§ What the task requires
Continue the essay on whether autistic people organize what they learn, picking up right after its final sentence.

§ Text extract
* start *

Autistic brains are more than messy desks: inching my way towards a study proposal
Learning new information is like filing papers.
Suppose you just got a new credit card bill from the bank. You pay it, of course, but where do you put it in case you need to find it again? (Maybe you need it to check whether you're reaching your target spending per month). You probably have a folder for credit card statements. If you have more than one credit card, you likely have a folder for that specific credit card. You put the bill in the folder. If you're really clever, you'll put it right in front so that the dates of the bills in the folder are arranged from front to back. Next month, you want to check whether you're keeping within your budget, and realize you need your November statement. You go straight to your credit card statement folder and pull out the paper in front. Instant retrieval.
Learning a new fact works similarly. Suppose you've just learned that Neptune is a planet. You go to your "planets" folder and add "Neptune" to it. You also create a file for "Neptune," because now that you know it exists, you might learn other things about it. Now as soon as you think of Neptune, you remember it's a planet, and every time you list the planets, Neptune is part of the list.
So when you learn, you group related ideas together based on something they have in common (like being planets, or being about Neptune), and you look under that commonality when you're ready to retrieve them. When it comes to information, people call this process "organizing our knowledge" or "building a conceptual structure."
Many parents and teachers have been told that autistic people don't organize information this way. Instead, their mental desk is supposed to look like this:
Above: a woman seated at a desk, dwarfed by a pile of papers that reaches the ceiling. No neat stacks here--these papers face in every direction. Another heap litters the floor around her desk.
Kathryn Stewart says that Aspergers and nonverbal learning disabled kids have "no internal organizational system--no hierarchy for ordering the information as more or less important." As a result, "Information goes in and seems to get lost in a confusing internal filing system" where "everything is equally important" (from the 2002 edition of "Helping a Child with Nonverbal Learning Disorder or Asperger Syndrome"). Stewart isn't just some random blowhard; she directs the Orion Academy, a college-prep school for Aspergers and NVLD kids.
As far as I know, this claim has never been tested. It probably comes from an outside point of view on ASD monologues. Autistic people jump into a highly detailed discussion of their special interest without first orienting their listener to the important concepts. One could conclude that autistic people know the important concepts, but don't explain them because they have difficulty figuring out what other people need to be told. Instead, experts assume that autistic people don't have the important concepts at all.
Yet, if you ask people on the spectrum about their special interests, you'll find they do have a conceptual structure. If you ask, some can even tell you about it.

* end *

§ Data lines
* start *

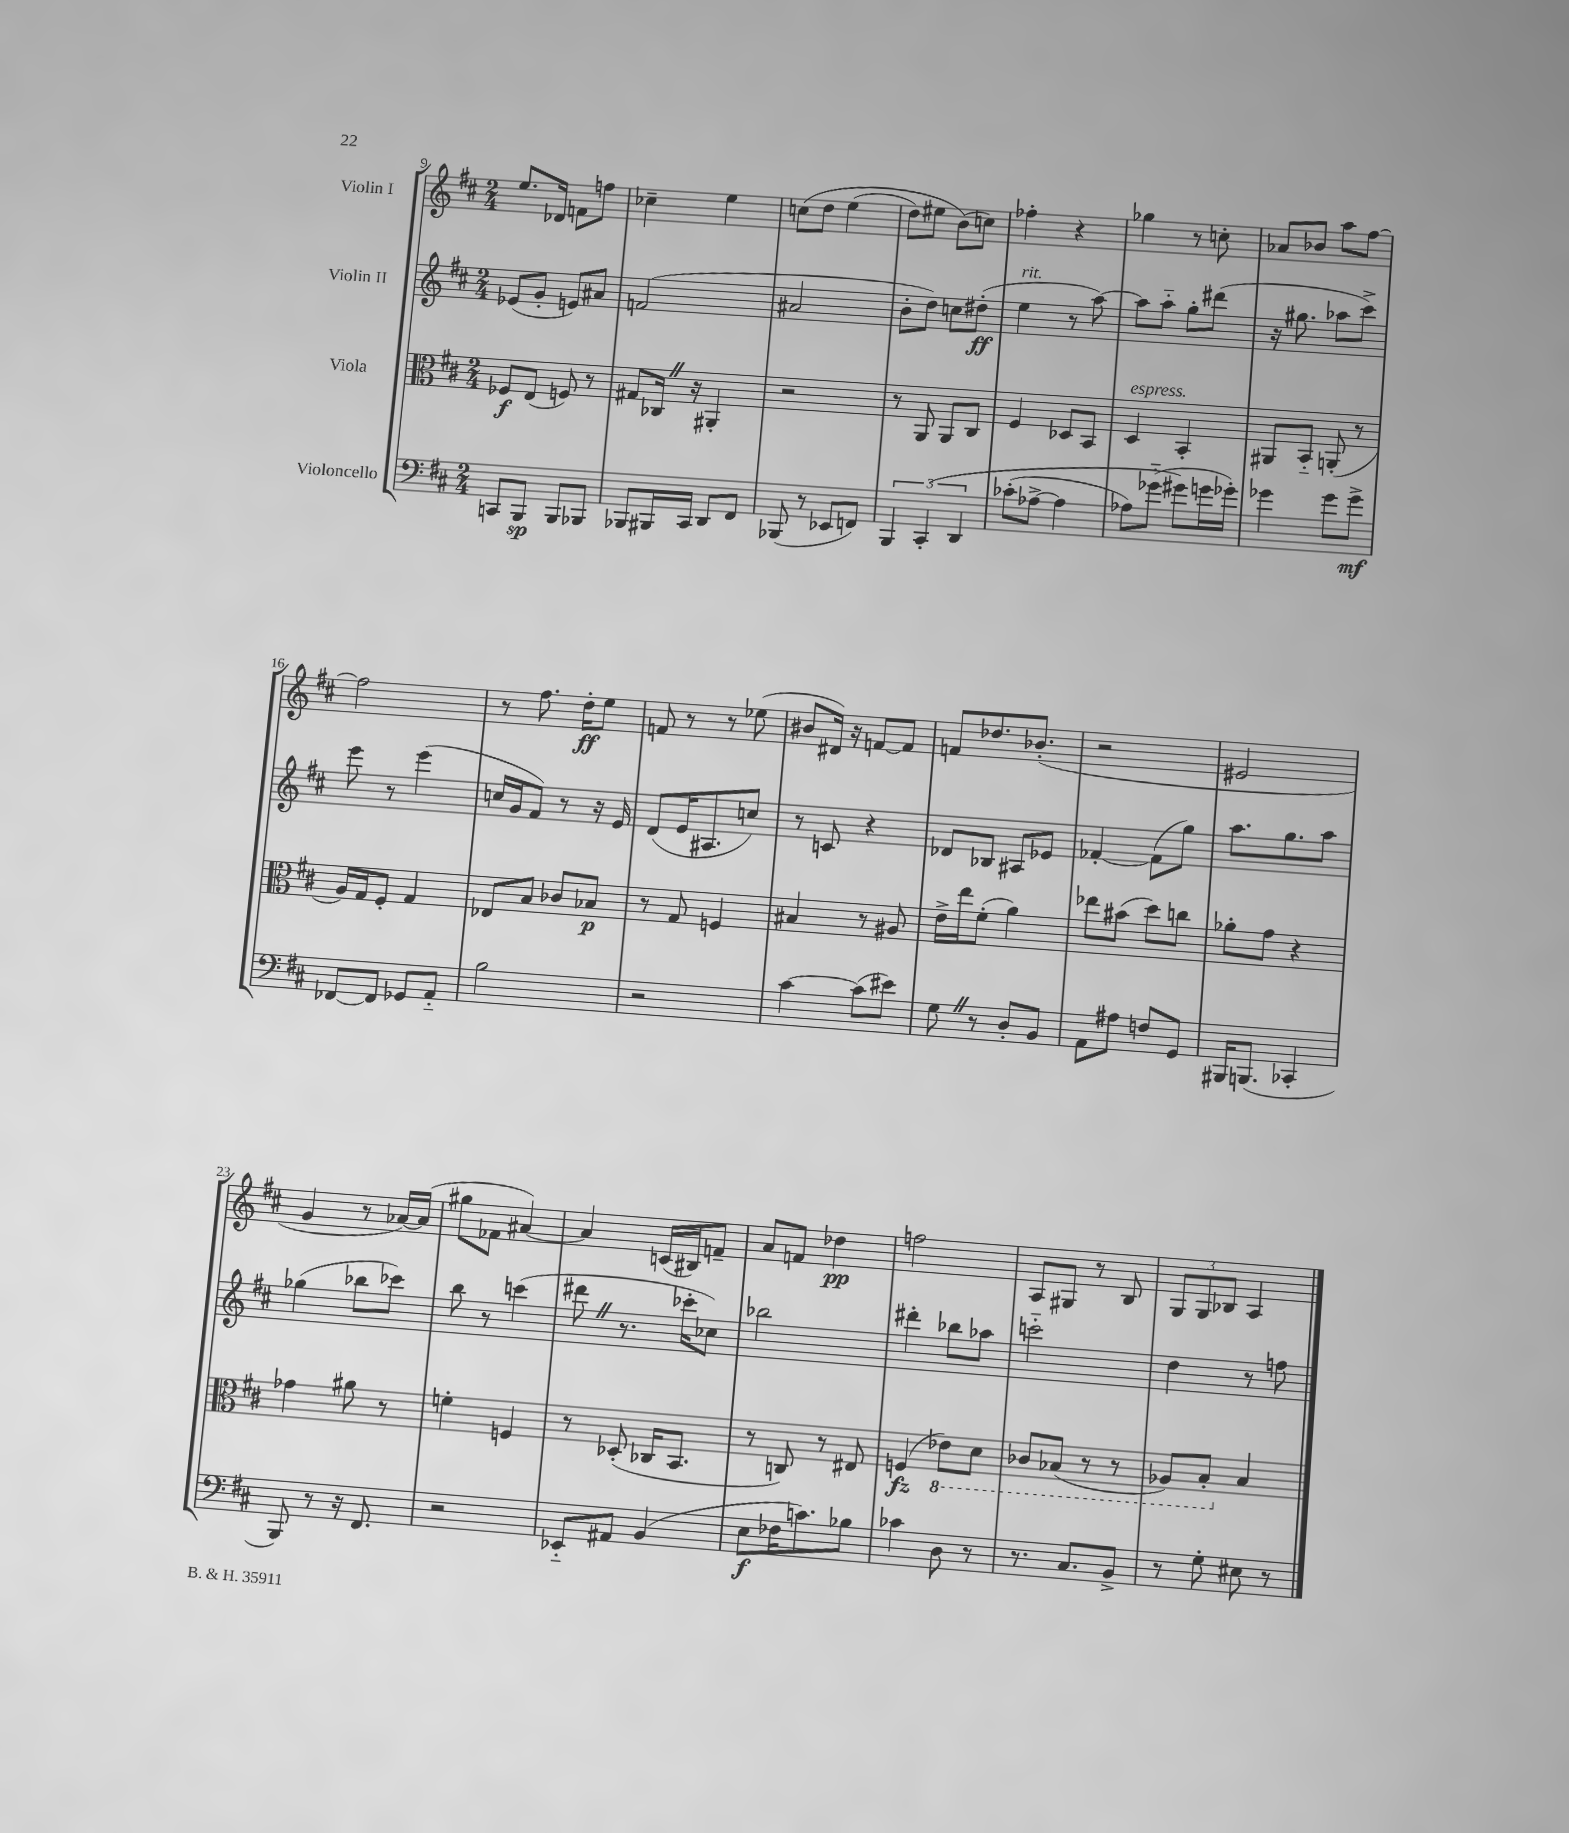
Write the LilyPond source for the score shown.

* end *

§ Answer below
For example, when Adam was about fourteen and interested in Dungeons and Dragons, he read the game's numerous several-hundred-page rule books cover to cover. While he and his family were quietly doing separate activities in the same room, he sometimes would suddenly start talking about a (seemingly random) statistic from the game. To his confused family, it sounded like number stew, but the information he shared contained patterns. For example, your character has a certain amount of attack damage that goes up every time your character's level increases. And characters with different jobs ("classes") increase in attack damage at different rates--a brawny fighter increases in attack damage faster than a slight wizard. Adam could tell you what a fighter's or a wizard's "base attack damage" were at every level from 1 to 20. He never spontaneously told his listeners that fighters and wizards scaled at different rates; what these rates were; that these were the extremes and other classes fit in the middle; or how this scaling matched the different classes' roles in the game. But he could tell you all this, and more, when asked. Where I, examining the same books, had failed to abstract the scaling rules from the sea of numbers in the tables, he had absorbed it. Most likely, it was becausehe understood this meaningful structure that he could memorize so many vast tables of statistics.
Adam probably represents the rule rather than the exception.
I'm designing a study to demonstrate that a wide range of ASD adults--not just verbally gifted people like Adam--organize their knowledge. To test this, I plan to interview autistic adults about their special interests. They will be asked to write freely as much as they can on what they know about their special interest. I will also interview neurotypical experts on the same topics (there's a vast literature on how they organize their knowledge). I will then use a methodology called "concept mapping" to determine:
1. How do autistic adults organize their knowledge? (I have some predictions, based partly on Mottron and colleagues' veridical mapping theory).
2. Do autistic adults show as much organization as neurotypical experts? (I predict yes).
3. Do autistic adults organize information in a similar or different way to the experts? (This remains to be seen. My guess is that they will be similar in some ways and different in others).
Above: a concept map that explains how a concept map works.
Designing a study like this requires resolving some difficult problems:
What sort of open-ended questions will autistic adults interpret as an invitation to say whatever they want, rather than agonize over how to parse the question?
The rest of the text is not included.